A top Bundesliga player has spoken anonymously about being in the closet, saying there is still 'little hope' for gay athletes to be open about their sexuality
A top German footballer has secretly come out as gay but refuses to go public because of fears for his safety.
Speaking anonymously to magazine Fluter, the Bundesliga player said: ‘I would no longer be safe if my sexuality was to be made public.
‘I don’t know whether I will be able to take the constant tension between the model heterosexual player and the possible discovery until the end of my career.’
He added that the stereotype of gay men as weak and not aggressive would damage his reputation, with people blaming bad performance on the pitch to his sexuality.
‘Should someone explain to the outraged crowd before the game that "the gays" are actually completely normal men and then simply play? Unimaginable,’ the premier league footballer said.

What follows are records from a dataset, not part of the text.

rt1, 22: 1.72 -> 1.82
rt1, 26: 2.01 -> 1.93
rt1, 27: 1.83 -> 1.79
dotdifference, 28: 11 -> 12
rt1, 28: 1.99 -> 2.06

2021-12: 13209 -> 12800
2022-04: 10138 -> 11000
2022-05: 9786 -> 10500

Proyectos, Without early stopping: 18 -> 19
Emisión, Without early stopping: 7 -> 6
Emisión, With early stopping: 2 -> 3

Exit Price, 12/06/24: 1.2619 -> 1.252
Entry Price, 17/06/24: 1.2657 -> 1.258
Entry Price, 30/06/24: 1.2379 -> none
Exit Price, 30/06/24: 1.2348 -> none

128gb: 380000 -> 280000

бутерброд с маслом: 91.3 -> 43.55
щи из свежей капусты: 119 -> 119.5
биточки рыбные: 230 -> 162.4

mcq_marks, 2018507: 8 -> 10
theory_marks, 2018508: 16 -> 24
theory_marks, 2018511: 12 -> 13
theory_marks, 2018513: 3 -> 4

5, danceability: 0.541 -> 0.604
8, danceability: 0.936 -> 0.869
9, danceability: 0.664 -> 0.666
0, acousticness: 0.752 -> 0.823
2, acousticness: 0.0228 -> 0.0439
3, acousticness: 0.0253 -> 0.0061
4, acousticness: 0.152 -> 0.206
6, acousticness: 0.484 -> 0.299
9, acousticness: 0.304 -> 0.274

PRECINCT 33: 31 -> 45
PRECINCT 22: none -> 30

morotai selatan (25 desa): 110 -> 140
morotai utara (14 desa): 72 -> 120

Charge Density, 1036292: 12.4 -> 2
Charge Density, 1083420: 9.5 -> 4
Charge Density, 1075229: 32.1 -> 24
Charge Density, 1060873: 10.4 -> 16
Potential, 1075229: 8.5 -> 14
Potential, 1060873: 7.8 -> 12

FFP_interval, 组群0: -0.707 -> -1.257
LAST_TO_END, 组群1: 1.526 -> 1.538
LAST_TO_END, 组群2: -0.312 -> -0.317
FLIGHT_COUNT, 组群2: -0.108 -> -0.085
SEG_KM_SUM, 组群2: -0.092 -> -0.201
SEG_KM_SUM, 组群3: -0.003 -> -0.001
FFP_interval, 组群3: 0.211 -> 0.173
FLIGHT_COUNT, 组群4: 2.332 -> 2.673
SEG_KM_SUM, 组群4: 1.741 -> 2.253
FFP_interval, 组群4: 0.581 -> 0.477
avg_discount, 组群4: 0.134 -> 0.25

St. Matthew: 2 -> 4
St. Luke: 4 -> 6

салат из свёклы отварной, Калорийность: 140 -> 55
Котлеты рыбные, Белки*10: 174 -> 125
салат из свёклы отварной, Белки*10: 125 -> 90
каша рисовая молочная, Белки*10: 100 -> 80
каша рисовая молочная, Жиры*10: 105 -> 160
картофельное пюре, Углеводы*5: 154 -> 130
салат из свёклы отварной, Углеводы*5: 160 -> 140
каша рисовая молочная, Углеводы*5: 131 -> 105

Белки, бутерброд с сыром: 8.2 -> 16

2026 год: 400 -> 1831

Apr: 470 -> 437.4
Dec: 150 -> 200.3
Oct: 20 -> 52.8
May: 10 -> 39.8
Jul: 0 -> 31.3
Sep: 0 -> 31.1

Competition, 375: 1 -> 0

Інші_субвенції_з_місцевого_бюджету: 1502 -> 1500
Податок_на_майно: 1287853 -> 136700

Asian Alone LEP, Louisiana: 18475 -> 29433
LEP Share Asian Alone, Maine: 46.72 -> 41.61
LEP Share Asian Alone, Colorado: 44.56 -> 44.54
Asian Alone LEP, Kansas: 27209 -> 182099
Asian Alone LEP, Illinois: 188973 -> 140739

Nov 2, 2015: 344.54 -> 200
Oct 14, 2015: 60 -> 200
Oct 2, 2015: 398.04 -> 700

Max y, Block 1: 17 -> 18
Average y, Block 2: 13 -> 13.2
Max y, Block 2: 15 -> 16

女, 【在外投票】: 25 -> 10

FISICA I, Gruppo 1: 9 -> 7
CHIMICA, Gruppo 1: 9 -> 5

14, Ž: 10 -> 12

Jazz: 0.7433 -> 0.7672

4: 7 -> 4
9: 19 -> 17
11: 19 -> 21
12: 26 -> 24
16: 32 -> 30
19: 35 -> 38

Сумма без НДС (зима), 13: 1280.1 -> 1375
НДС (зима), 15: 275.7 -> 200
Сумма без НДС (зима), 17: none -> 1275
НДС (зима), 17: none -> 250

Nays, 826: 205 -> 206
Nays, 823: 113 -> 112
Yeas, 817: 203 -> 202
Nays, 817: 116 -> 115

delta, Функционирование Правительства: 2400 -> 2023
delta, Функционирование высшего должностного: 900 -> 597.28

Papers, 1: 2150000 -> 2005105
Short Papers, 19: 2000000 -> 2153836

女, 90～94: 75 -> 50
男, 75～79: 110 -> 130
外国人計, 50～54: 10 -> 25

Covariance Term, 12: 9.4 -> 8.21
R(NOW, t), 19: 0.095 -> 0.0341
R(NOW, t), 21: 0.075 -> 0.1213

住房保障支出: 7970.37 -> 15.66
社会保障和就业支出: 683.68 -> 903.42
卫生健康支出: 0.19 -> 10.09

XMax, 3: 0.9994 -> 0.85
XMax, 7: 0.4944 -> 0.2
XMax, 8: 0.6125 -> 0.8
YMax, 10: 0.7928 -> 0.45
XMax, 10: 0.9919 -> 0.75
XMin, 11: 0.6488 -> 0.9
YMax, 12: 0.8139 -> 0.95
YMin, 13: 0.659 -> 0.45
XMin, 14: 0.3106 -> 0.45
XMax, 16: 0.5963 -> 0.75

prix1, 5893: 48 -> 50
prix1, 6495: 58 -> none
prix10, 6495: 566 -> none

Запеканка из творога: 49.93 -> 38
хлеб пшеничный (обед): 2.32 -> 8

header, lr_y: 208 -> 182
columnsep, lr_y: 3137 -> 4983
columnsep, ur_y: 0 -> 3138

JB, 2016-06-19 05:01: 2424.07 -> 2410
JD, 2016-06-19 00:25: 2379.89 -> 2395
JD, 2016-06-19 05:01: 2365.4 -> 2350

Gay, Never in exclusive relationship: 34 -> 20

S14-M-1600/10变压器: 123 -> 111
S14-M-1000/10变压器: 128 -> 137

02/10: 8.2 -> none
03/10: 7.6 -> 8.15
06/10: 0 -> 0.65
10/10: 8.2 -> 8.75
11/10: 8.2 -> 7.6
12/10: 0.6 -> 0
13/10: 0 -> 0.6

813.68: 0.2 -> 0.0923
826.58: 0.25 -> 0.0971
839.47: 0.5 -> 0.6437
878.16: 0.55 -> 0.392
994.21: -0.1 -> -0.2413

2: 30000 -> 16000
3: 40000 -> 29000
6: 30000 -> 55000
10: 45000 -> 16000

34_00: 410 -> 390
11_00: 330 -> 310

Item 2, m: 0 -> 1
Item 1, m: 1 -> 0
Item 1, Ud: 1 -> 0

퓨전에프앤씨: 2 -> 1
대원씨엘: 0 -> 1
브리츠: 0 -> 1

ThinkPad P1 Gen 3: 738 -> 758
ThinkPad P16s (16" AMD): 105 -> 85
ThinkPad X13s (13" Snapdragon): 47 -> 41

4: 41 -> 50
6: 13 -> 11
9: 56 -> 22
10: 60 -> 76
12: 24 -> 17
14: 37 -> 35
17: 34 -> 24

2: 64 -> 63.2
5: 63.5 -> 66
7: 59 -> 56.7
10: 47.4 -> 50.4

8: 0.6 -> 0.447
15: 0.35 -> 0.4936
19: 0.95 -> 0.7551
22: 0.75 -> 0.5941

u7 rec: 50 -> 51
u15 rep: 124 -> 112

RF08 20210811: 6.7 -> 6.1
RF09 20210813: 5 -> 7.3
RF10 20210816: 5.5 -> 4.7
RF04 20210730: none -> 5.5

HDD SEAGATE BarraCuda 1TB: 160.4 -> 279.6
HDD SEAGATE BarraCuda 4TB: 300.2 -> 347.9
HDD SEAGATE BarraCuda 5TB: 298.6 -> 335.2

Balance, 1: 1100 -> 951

‘In the situation in a stadium or after the game, any tiny thing within the group would be made into a big deal.’
The sportsman also believes the media would spend more time gossiping about his relationships than talking about his game, saying there is ‘simply no solution’ to the problem.
He explained: ‘Either I stroll with my boyfriend to an event and am then in all the media for three weeks, or I lie to myself and keep everything private.’
He added that although he doesn’t currently have a boyfriend his last relationship was destroyed by having to keep their love a secret.
Some players, however, do know he is gay. But he says it hasn’t really been a problem.
‘Of course some situations such as showering were uncomfortable for both sides at first,’ he admitted.
‘But I have no interest in the other players and at one point it became unimportant for all sides. At the end of the day despite their reputation, my colleagues are not ignorant.’
In January, Gay footballers were urged to come out by the head of the German Football Association, Theo Zwanziger.
He called on players to ‘have the courage to declare themselves, saying attitudes within football have changed in recent years.
However, many footballers still believe Germany is not yet ready to accept openly gay players.
In his recently published book, Bayern Munich star Phillip Lahm advised gay athletes to stay in the closet.
The unidentified footballer agreed, saying many people in the public eye don’t have to face a crowd of thousands of jeering fans in the stadium the day after coming out.
He added that he intends to remain in the closet and sees ‘little hope’ unless more players are willing to be open about their sexuality.
‘Of course I would be delighted if at one time an avalanche of outings came, and even I could be amazed at who was there who I did not already know,’ he said.
‘A bit of normality would make me happy. Simply to be able to go with a future partner to a restaurant in public. A dream.’